This is the view of parents who have been trying to secure citizenship for their adopted children for several years.
In July last year, several of them attended a closed-door meeting at the Home Ministry in Putrajaya.
They had urged the government to grant citizenship to children if either parent was Malaysian regardless of marital status and whether the child was born in the country.
This, they said, would ensure abandoned children were protected.
These parents are hoping for positive outcomes from the meeting.
Maria (not her real name) said she adopted her daughter from a welfare home as a newborn.
“My husband and I could not have children of our own. We decided to adopt a baby legally.
“We were told that we could obtain citizenship later. She is 10 years old now and is still not a citizen.
“Travelling by plane within the country is troublesome.
“We hope there will be a standard operating procedure that will enable stateless children to travel within Malaysia,” said Maria.
Her daughter is doing well in school and dreams of becoming a doctor.
Tina (not her real name) said her adopted daughter was now nine and top in her class.

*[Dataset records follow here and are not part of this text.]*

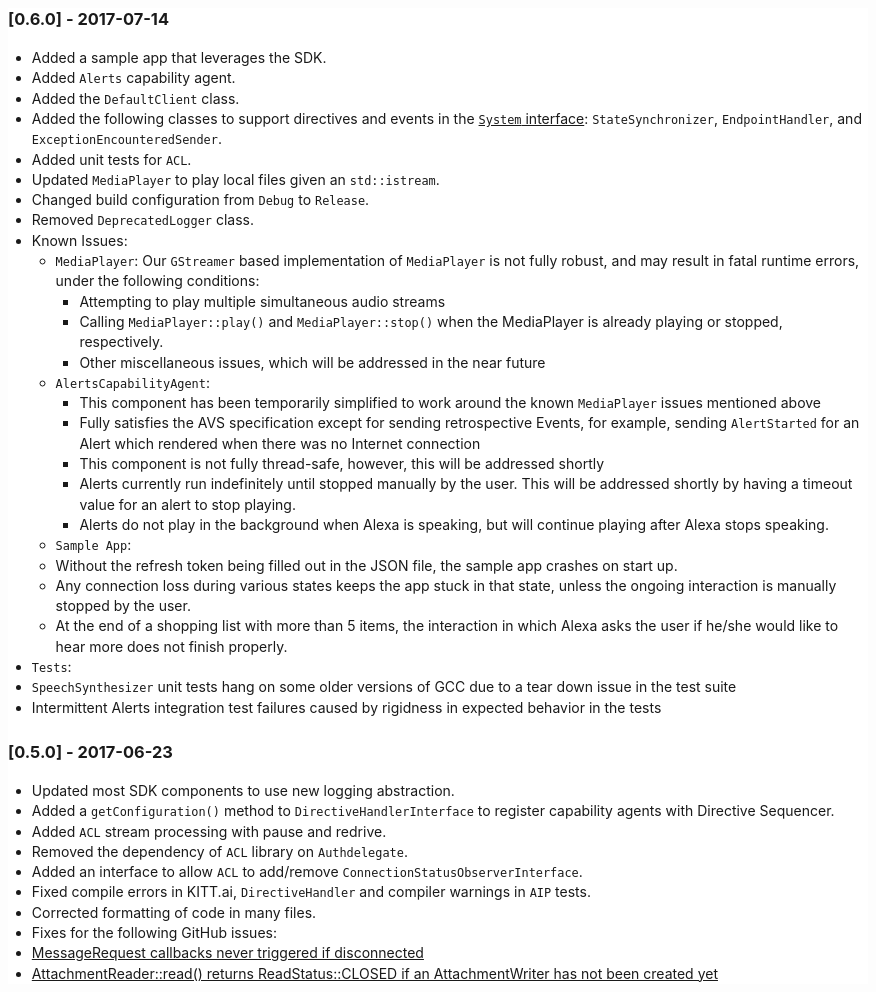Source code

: ### [0.6.0] - 2017-07-14

* Added a sample app that leverages the SDK.
* Added `Alerts` capability agent.
* Added the `DefaultClient` class.
* Added the following classes to support directives and events in the [`System` interface](https://developer.amazon.com/public/solutions/alexa/alexa-voice-service/reference/system): `StateSynchronizer`, `EndpointHandler`, and `ExceptionEncounteredSender`.
* Added unit tests for `ACL`.
* Updated `MediaPlayer` to play local files given an `std::istream`.
* Changed build configuration from `Debug` to `Release`.
* Removed `DeprecatedLogger` class.
* Known Issues:
  * `MediaPlayer`: Our `GStreamer` based implementation of `MediaPlayer` is not fully robust, and may result in fatal runtime errors, under the following conditions:
    * Attempting to play multiple simultaneous audio streams
    * Calling `MediaPlayer::play()` and `MediaPlayer::stop()` when the MediaPlayer is already playing or stopped, respectively.
    * Other miscellaneous issues, which will be addressed in the near future
  * `AlertsCapabilityAgent`:
    * This component has been temporarily simplified to work around the known `MediaPlayer` issues mentioned above
    * Fully satisfies the AVS specification except for sending retrospective Events, for example, sending `AlertStarted` for an Alert which rendered when there was no Internet connection
    * This component is not fully thread-safe, however, this will be addressed shortly
    * Alerts currently run indefinitely until stopped manually by the user. This will be addressed shortly by having a timeout value for an alert to stop playing.
    * Alerts do not play in the background when Alexa is speaking, but will continue playing after Alexa stops speaking.
  * `Sample App`:
   * Without the refresh token being filled out in the JSON file, the sample app crashes on start up.
   * Any connection loss during various states keeps the app stuck in that state, unless the ongoing interaction is manually stopped by the user.
   * At the end of a shopping list with more than 5 items, the interaction in which Alexa asks the user if he/she would like to hear more does not finish properly.
 * `Tests`:
  * `SpeechSynthesizer` unit tests hang on some older versions of GCC due to a tear down issue in the test suite
  * Intermittent Alerts integration test failures caused by rigidness in expected behavior in the tests

### [0.5.0] - 2017-06-23

* Updated most SDK components to use new logging abstraction.
* Added a `getConfiguration()` method to `DirectiveHandlerInterface` to register capability agents with Directive Sequencer.
* Added `ACL` stream processing with pause and redrive.
* Removed the dependency of `ACL` library on `Authdelegate`.
* Added an interface to allow `ACL` to add/remove `ConnectionStatusObserverInterface`.
* Fixed compile errors in KITT.ai, `DirectiveHandler` and compiler warnings in `AIP` tests.
* Corrected formatting of code in many files.
* Fixes for the following GitHub issues:
 * [MessageRequest callbacks never triggered if disconnected](https://github.com/alexa/alexa-client-sdk/issues/21)
 * [AttachmentReader::read() returns ReadStatus::CLOSED if an AttachmentWriter has not been created yet](https://github.com/alexa/alexa-client-sdk/issues/25)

“She has been asking us a lot of questions and does not know she is adopted.
“I was upset that my daughter was told that she could not represent her school at a spelling bee competition because she did not have an identity card.
“The teachers should have been more sensitive and clarified any doubts about my child’s status with me,” said Tina who is in her mid-60s.
“I have two biological children who are much older than my adopted child and I want this stateless issue to be resolved before I pass away,” said Tina.
Rupert (not his real name)
pointed out that there was gender discrimination in the awarding of citizenship.“My eldest son was born before I lawfully registered my marriage. I am a Malaysian-Chinese and my wife is a Filipina. Due to the delay in registering my marriage, my son hasn’t obtained his citizenship because of his illegitimate status.
“However, my second son who was born after marriage so he is a citizen.
“When a Malaysian mother is not married and has a baby, the child is given citizenship. The same does not apply to fathers. This is unfair,” he said.
Rupert said he would fight for his eldest son’s rights for as long as he lived.
“He is my biological son and I am Malaysian. He should not be deprived of a bright future because of archaic laws,” he opined.